Awalnya Abrahah membangun gereja yang sangat besar di Shan’a, Yaman. Gereja itu memiliki sebuah bangunan dan pelataran yang sangat tinggi. Saking tingginya bangunan itu, setiap orang yang melihatnya harus mendongakkan kepala sedemikian rupa sehingga peci yang dikenakannya terancam lepas dari kepala. Semua sisi bangunan itu pun dihias.
Abrahah bertekad untuk memindahkan haji bangsa Arab ke gereja tersebut sebagaimana mereka selama ini berhaji ke Ka’bah di makkah. Kaum Quraisy benar-benar murka karenanya, sehingga sebagian dari mereka ada yang mendatangi gereja itu dan memasukinya pada malam hari kemudian menghancurkan isi di dalamnya. Tentu saja ini membuat Abrahah berang. Abrahah pun bersumpah akan pergi ke baitullah di Makkah dan menghancurkannya berkeping-keping.
Abrahah pun menyiapkan diri dan pergi dengan membawa pasukan yang cukup banyak dan disertai oleh seekor gajah yang sangat besar, belum ada seekor gajah pun sebelumnya yang terlihat seperti itu. Nama gajah itu adalah Mahmud. Ada juga pendapat yang menyebutkan, bersama Abrahah terdapat delapan gajah. Ada juga yang menyatakan dua belas gajah. Wallahu a’lam.
Maka setelah merasa gajahnya telah siap dan pasukannya telah siaga, Abrahah dan pasukannya pun menuju Makkah. Tetapi tiba-tiba, gajah yang begitu dibanggakan oleh Abrahah duduk berderum dan tak mau bangkit. Pasukan Abrahah memukul-mukul gajah agar verdiri, mereka bahkan memukul kepala gajah itu dengan kapak, tetapi gajah itu enggan berdiri. Kemudian mereka memasukkan tongkat mereka yang berujung lengkung ke belalainya, lalu menariknya supaya ia mau berdiri, tetapi gajah itu tetap menolak. Saat mereka mengarahkannya kembali ke Yaman, maka gajah itu berdiri dan berjalan cepat. Saat mereka mengarahkannya ke Syam, maka ia melakukan hal yang sama. Lalu mereka mengarahkannya ke timur, maka ia melakukan hal yang sama, yakni berjalan cepat. Kemudian mereka mengarahkannya ke Makkah, maka gajah itu pun kembali duduk menderum.

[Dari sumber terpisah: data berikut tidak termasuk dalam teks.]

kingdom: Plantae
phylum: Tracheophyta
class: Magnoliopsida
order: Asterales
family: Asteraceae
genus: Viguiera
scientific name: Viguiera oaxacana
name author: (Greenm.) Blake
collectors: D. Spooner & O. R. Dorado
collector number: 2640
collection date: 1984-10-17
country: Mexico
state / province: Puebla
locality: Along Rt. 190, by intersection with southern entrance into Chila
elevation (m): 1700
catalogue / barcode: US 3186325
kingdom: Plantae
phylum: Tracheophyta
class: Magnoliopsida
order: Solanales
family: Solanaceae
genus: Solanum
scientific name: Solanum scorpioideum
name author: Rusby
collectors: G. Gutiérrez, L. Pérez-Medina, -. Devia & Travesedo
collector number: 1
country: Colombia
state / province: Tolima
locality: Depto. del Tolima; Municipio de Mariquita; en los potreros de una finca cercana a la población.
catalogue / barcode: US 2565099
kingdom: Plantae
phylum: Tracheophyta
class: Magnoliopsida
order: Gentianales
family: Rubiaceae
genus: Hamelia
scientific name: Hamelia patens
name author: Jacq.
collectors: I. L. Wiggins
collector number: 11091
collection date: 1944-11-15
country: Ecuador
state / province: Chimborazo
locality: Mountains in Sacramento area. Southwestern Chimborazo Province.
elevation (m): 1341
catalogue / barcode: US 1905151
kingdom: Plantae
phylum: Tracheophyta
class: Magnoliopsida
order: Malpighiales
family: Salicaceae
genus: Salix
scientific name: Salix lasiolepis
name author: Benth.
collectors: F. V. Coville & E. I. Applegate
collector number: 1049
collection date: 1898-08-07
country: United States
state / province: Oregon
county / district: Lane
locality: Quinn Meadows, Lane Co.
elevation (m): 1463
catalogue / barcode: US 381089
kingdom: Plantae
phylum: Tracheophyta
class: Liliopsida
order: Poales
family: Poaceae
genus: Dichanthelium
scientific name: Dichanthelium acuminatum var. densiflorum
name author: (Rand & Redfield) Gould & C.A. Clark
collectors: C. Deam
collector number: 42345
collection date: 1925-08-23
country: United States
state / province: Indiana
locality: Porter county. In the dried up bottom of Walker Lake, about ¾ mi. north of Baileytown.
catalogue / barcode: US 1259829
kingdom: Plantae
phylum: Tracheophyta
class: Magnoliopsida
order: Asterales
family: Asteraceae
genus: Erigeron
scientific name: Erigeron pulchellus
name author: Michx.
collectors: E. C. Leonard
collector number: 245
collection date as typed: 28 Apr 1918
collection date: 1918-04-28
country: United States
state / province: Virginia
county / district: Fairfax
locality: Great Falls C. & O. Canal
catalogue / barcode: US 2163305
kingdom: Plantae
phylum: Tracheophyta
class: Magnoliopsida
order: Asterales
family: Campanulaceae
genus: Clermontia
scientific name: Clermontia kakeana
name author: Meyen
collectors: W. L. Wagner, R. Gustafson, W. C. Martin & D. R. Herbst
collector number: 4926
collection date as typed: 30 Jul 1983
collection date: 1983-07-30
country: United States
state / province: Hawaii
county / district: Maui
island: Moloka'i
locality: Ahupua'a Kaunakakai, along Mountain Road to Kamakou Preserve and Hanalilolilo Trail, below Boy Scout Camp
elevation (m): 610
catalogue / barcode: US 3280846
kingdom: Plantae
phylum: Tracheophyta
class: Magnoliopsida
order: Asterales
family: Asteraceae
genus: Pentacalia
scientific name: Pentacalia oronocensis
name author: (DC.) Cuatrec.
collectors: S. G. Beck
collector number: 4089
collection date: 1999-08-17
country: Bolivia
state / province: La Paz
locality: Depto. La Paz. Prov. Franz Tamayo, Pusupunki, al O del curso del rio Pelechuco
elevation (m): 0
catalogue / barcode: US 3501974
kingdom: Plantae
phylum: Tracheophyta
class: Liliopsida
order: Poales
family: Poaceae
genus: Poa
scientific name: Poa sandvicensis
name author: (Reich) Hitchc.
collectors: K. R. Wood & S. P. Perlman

Lalu, Allah Subhanahu wa Ta’ala mengirimkan kepada mereka burung dari lautan yang mirip dengan burung alap-alap. Pada masing-masing burung membawa tiga batu: satu batu di paruhnya dan dua batu lainnya di kedua kakinya, batu sebesar biji kedelai dan biji adas, yang tidak seorang pun dari mereka yang terkena batu tersebut melainkan akan binasa. Enam puluh ribu prajurit tidak kembali ke negerinya, bahkan prajurit yang kembali dalam keadaan sakit yang akhirnya mati.